Die allermeisten Eingriffe in Rechte der Bürger beschließen aber weder Bundestag noch Bundesregierung, sondern die Landesregierungen per Verordnung. Daran ändert sich nichts. Als Kontrolle und Gewaltenteilung ist die Zuständigkeit von 16 Bundesländern sogar deutlich wirksamer als eine stärkere Beteiligung des Bundestags, in dem letztlich ja die Regierungsmehrheit das Sagen hat.
Da in der Demokratie aber alle wesentlichen Entscheidungen von Parlamenten getroffen werden müssen, sollten die Landtage gegenüber den Landesregierungen gestärkt werden.
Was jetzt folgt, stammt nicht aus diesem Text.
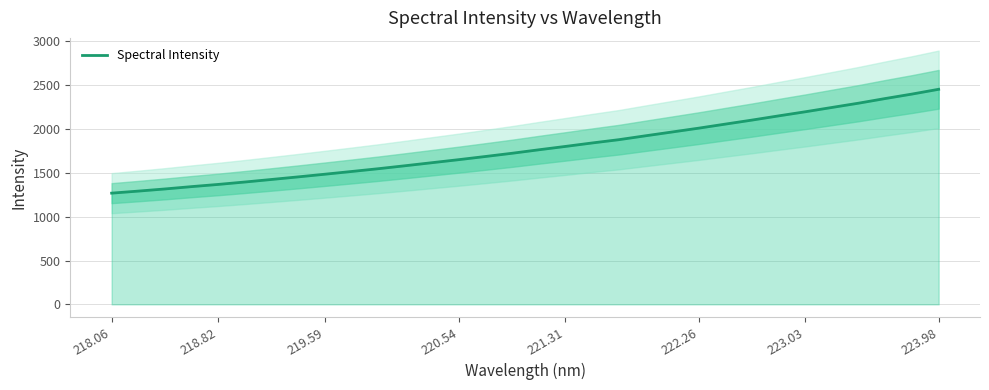

What is the label of the 3rd point from the left?

219.59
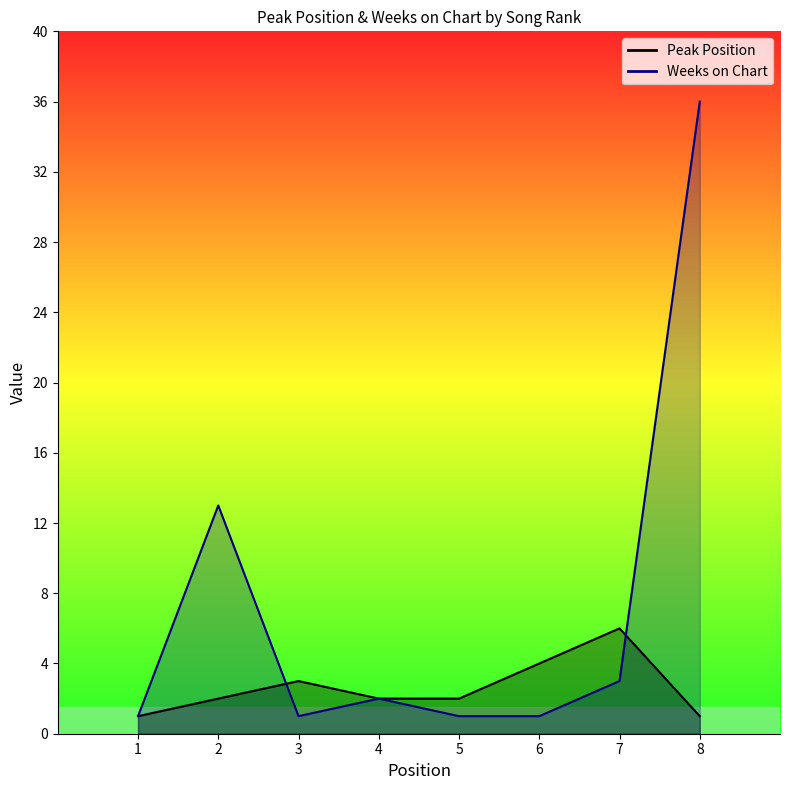

What is the average value of the Weeks on Chart series?

7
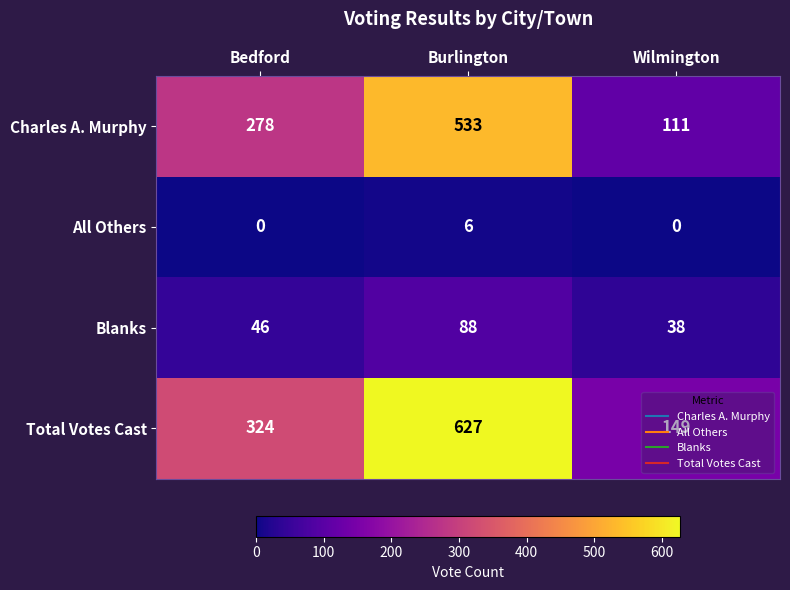

What is the difference between the All Others values at Bedford and Burlington?

6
Der Stuttgarter Landtag hat zum Beispiel im Juli ein Coronabegleitgesetz beschlossen, wonach Coronaverordnungen in Baden-Württemberg spätestens nach zwei Monaten die Zustimmung des Landesparlaments brauchen.
Es gibt keine Impfpflicht.
Mit der jetzt anstehenden Änderung des Infektionsschutzgesetzes wird keine Impfpflicht eingeführt. Die Coronaimpfungen, die Mitte Dezember beginnen sollen, werden völlig freiwillig sein. In den kommenden Monaten muss die Politik angesichts begrenzter Impfkapazitäten eher entscheiden, welche Gruppen als erste ein Recht auf Impfung haben und welche länger warten müssen.
Bisher geht die Politik davon aus, dass ein Impfgrad von 60 Prozent der Bevölkerung genügt, um die Pandemie zu stoppen. Dieser Anteil dürfte auch ohne Impfgegner gut machbar sein – soweit der Impfstoff wirksam und weitgehend nebenwirkungsfrei ist.